From the line below that contains "охотничьего хозяйства региона." to the line that contains "незамедлительно звоните по", repeat every line exactly, both ends included, and nothing else.

(Beginning of DATA SUPPLIED)

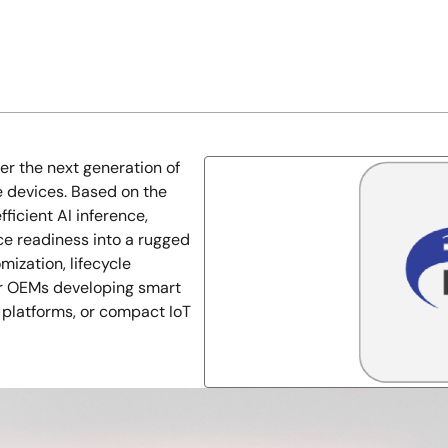
er the next generation of
 devices. Based on the
icient AI inference,
ce readiness into a rugged
ization, lifecycle
or OEMs developing smart
 platforms, or compact IoT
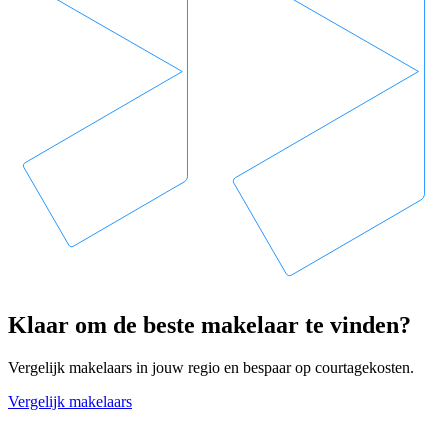
Klaar om de beste makelaar te vinden?
Vergelijk makelaars in jouw regio en bespaar op courtagekosten.
Vergelijk makelaars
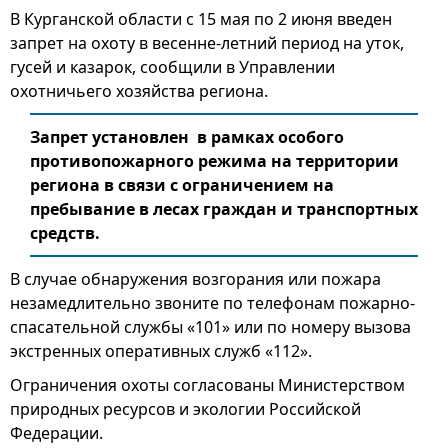
В Курганской области с 15 мая по 2 июня введен
запрет на охоту в весенне-летний период на уток,
гусей и казарок, сообщили в Управлении
охотничьего хозяйства региона.
Запрет установлен в рамках особого
противопожарного режима на территории
региона в связи с ограничением на
пребывание в лесах граждан и транспортных
средств.
В случае обнаружения возгорания или пожара
незамедлительно звоните по телефонам пожарно-
спасательной службы «101» или по номеру вызова
экстренных оперативных служб «112».
Ограничения охоты согласованы Министерством
природных ресурсов и экологии Российской
Федерации.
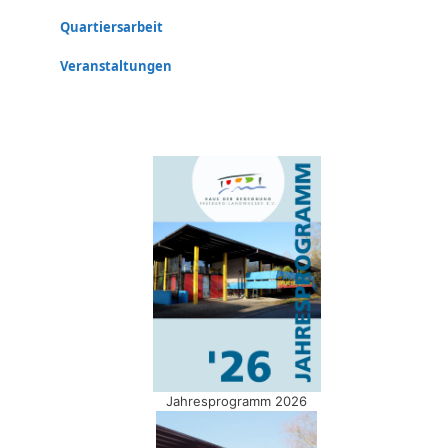
Quartiersarbeit
Veranstaltungen
Jahresprogramm 2026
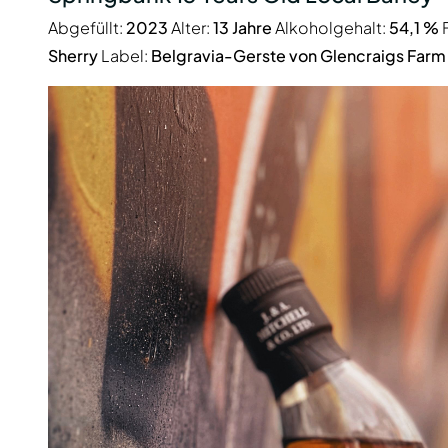
Abgefüllt:
2023
Alter:
13 Jahre
Alkoholgehalt:
54,1 %
F
Sherry
Label:
Belgravia-Gerste von Glencraigs Farm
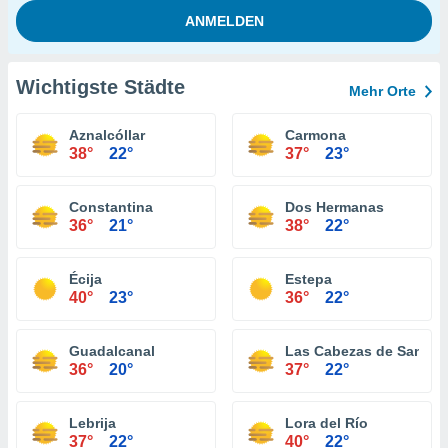
Wichtigste Städte
Mehr Orte
Aznalcóllar
Carmona
38°
22°
37°
23°
Constantina
Dos Hermanas
36°
21°
38°
22°
Écija
Estepa
40°
23°
36°
22°
Guadalcanal
Las Cabezas de San Ju
36°
20°
37°
22°
Lebrija
Lora del Río
37°
22°
40°
22°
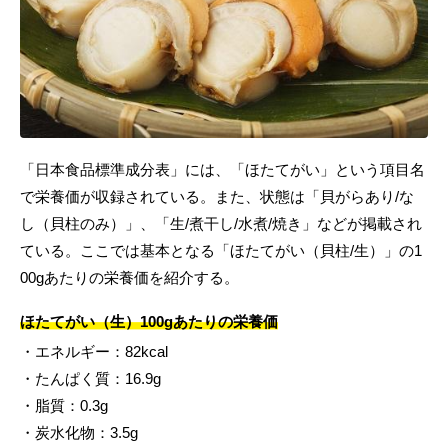
「日本食品標準成分表」には、「ほたてがい」という項目名
で栄養価が収録されている。また、状態は「貝がらあり/な
し（貝柱のみ）」、「生/煮干し/水煮/焼き」などが掲載され
ている。ここでは基本となる「ほたてがい（貝柱/生）」の1
00gあたりの栄養価を紹介する。
ほたてがい（生）100gあたりの栄養価
・エネルギー：82kcal
・たんぱく質：16.9g
・脂質：0.3g
・炭水化物：3.5g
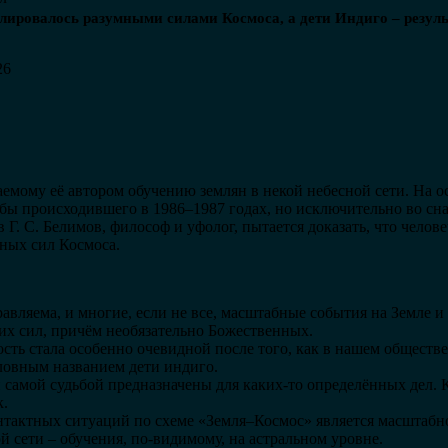
лировалось разумными силами Космоса, а дети Индиго – резуль
26
емому её автором обучению землян в некой небесной сети. На 
обы происходившего в 1986–1987 годах, но исключительно во сн
 Г. С. Белимов, философ и уфолог, пытается доказать, что челов
ных сил Космоса.
авляема, и многие, если не все, масштабные события на Земле и 
их сил, причём необязательно Божественных.
сть стала особенно очевидной после того, как в нашем обществе
ловным названием дети индиго.
 самой судьбой предназначены для каких-то определённых дел. Ко
к.
тактных ситуаций по схеме «Земля–Космос» является масштабно
й сети – обучения, по-видимому, на астральном уровне.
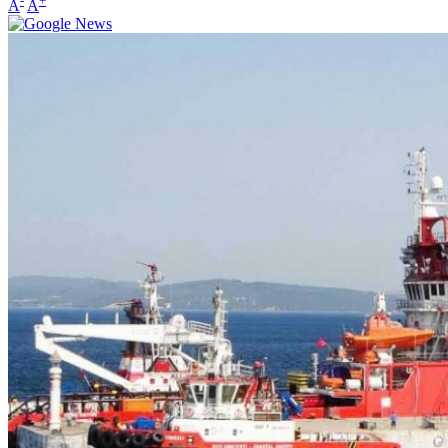
-
+
A
A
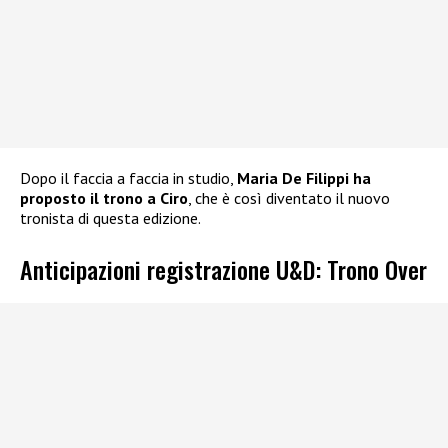
Dopo il faccia a faccia in studio,
Maria De Filippi ha
proposto il trono a Ciro
, che è così diventato il nuovo
tronista di questa edizione.
Anticipazioni registrazione U&D: Trono Over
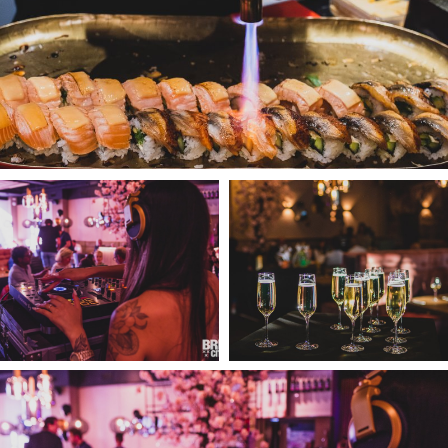
Inloggen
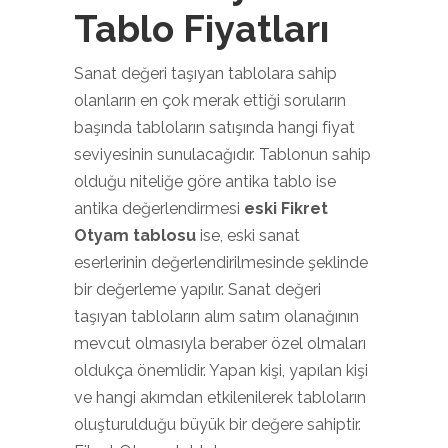
Tablo Fiyatları
Sanat değeri taşıyan tablolara sahip
olanların en çok merak ettiği soruların
başında tabloların satışında hangi fiyat
seviyesinin sunulacağıdır. Tablonun sahip
olduğu niteliğe göre antika tablo ise
antika değerlendirmesi
eski Fikret
Otyam tablosu
ise, eski sanat
eserlerinin değerlendirilmesinde şeklinde
bir değerleme yapılır. Sanat değeri
taşıyan tabloların alım satım olanağının
mevcut olmasıyla beraber özel olmaları
oldukça önemlidir. Yapan kişi, yapılan kişi
ve hangi akımdan etkilenilerek tabloların
oluşturulduğu büyük bir değere sahiptir.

(End of DATA SUPPLIED)

SOLUTION TO THIS TASK:
охотничьего хозяйства региона.
Запрет установлен в рамках особого
противопожарного режима на территории
региона в связи с ограничением на
пребывание в лесах граждан и транспортных
средств.
В случае обнаружения возгорания или пожара
незамедлительно звоните по телефонам пожарно-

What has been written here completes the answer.